# [WORK REQUEST]
Copy out the entries below in full and exactly.
-- SUPPLIED INFORMATION follows --
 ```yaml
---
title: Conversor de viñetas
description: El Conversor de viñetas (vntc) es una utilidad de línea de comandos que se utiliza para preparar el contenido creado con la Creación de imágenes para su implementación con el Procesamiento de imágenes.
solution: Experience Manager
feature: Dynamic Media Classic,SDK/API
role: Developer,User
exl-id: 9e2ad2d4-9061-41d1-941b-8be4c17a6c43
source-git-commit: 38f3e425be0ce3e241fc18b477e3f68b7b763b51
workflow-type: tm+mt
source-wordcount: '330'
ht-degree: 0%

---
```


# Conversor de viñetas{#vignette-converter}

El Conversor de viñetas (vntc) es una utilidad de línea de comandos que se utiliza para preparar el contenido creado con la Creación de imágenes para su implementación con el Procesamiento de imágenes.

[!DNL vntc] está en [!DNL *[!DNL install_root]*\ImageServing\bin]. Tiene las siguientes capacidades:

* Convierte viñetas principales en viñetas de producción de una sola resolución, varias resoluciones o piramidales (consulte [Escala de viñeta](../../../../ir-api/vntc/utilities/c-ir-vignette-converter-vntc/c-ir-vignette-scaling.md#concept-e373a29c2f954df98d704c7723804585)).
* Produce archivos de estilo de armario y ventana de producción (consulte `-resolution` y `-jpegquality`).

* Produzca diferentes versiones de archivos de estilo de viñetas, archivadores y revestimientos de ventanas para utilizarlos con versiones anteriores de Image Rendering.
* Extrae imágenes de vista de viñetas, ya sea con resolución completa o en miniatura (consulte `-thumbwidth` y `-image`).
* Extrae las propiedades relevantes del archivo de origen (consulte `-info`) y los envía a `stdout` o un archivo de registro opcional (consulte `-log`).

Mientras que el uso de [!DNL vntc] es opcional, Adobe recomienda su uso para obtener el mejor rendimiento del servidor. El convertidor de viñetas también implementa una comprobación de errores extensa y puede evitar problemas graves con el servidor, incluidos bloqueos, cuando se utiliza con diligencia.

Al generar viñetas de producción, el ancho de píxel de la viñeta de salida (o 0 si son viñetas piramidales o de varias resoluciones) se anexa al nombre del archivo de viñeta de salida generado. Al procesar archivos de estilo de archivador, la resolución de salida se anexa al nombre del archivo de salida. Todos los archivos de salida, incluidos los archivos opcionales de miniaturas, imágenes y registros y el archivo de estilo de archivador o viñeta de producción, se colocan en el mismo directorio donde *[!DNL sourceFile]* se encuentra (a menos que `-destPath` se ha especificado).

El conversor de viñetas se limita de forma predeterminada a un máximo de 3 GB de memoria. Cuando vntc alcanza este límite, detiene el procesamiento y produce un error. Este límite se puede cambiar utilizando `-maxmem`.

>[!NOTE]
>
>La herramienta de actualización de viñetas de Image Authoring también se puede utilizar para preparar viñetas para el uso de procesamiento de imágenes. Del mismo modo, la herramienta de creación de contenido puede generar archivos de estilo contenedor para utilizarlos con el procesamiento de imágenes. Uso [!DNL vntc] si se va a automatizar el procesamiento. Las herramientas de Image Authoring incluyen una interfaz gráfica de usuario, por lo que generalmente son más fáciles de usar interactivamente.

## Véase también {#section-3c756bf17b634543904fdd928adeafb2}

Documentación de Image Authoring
-- SUPPLIED INFORMATION concluded --
# [EXPECTED OUTPUT]
 ```yaml
---
title: Conversor de viñetas
description: El Conversor de viñetas (vntc) es una utilidad de línea de comandos que se utiliza para preparar el contenido creado con la Creación de imágenes para su implementación con el Procesamiento de imágenes.
solution: Experience Manager
feature: Dynamic Media Classic,SDK/API
role: Developer,User
exl-id: 9e2ad2d4-9061-41d1-941b-8be4c17a6c43
source-git-commit: 38f3e425be0ce3e241fc18b477e3f68b7b763b51
workflow-type: tm+mt
source-wordcount: '330'
ht-degree: 0%

---
```


# Conversor de viñetas{#vignette-converter}

El Conversor de viñetas (vntc) es una utilidad de línea de comandos que se utiliza para preparar el contenido creado con la Creación de imágenes para su implementación con el Procesamiento de imágenes.

[!DNL vntc] está en [!DNL *[!DNL install_root]*\ImageServing\bin]. Tiene las siguientes capacidades:

* Convierte viñetas principales en viñetas de producción de una sola resolución, varias resoluciones o piramidales (consulte [Escala de viñeta](../../../../ir-api/vntc/utilities/c-ir-vignette-converter-vntc/c-ir-vignette-scaling.md#concept-e373a29c2f954df98d704c7723804585)).
* Produce archivos de estilo de armario y ventana de producción (consulte `-resolution` y `-jpegquality`).

* Produzca diferentes versiones de archivos de estilo de viñetas, archivadores y revestimientos de ventanas para utilizarlos con versiones anteriores de Image Rendering.
* Extrae imágenes de vista de viñetas, ya sea con resolución completa o en miniatura (consulte `-thumbwidth` y `-image`).
* Extrae las propiedades relevantes del archivo de origen (consulte `-info`) y los envía a `stdout` o un archivo de registro opcional (consulte `-log`).

Mientras que el uso de [!DNL vntc] es opcional, Adobe recomienda su uso para obtener el mejor rendimiento del servidor. El convertidor de viñetas también implementa una comprobación de errores extensa y puede evitar problemas graves con el servidor, incluidos bloqueos, cuando se utiliza con diligencia.

Al generar viñetas de producción, el ancho de píxel de la viñeta de salida (o 0 si son viñetas piramidales o de varias resoluciones) se anexa al nombre del archivo de viñeta de salida generado. Al procesar archivos de estilo de archivador, la resolución de salida se anexa al nombre del archivo de salida. Todos los archivos de salida, incluidos los archivos opcionales de miniaturas, imágenes y registros y el archivo de estilo de archivador o viñeta de producción, se colocan en el mismo directorio donde *[!DNL sourceFile]* se encuentra (a menos que `-destPath` se ha especificado).

El conversor de viñetas se limita de forma predeterminada a un máximo de 3 GB de memoria. Cuando vntc alcanza este límite, detiene el procesamiento y produce un error. Este límite se puede cambiar utilizando `-maxmem`.

>[!NOTE]
>
>La herramienta de actualización de viñetas de Image Authoring también se puede utilizar para preparar viñetas para el uso de procesamiento de imágenes. Del mismo modo, la herramienta de creación de contenido puede generar archivos de estilo contenedor para utilizarlos con el procesamiento de imágenes. Uso [!DNL vntc] si se va a automatizar el procesamiento. Las herramientas de Image Authoring incluyen una interfaz gráfica de usuario, por lo que generalmente son más fáciles de usar interactivamente.

## Véase también {#section-3c756bf17b634543904fdd928adeafb2}

Documentación de Image Authoring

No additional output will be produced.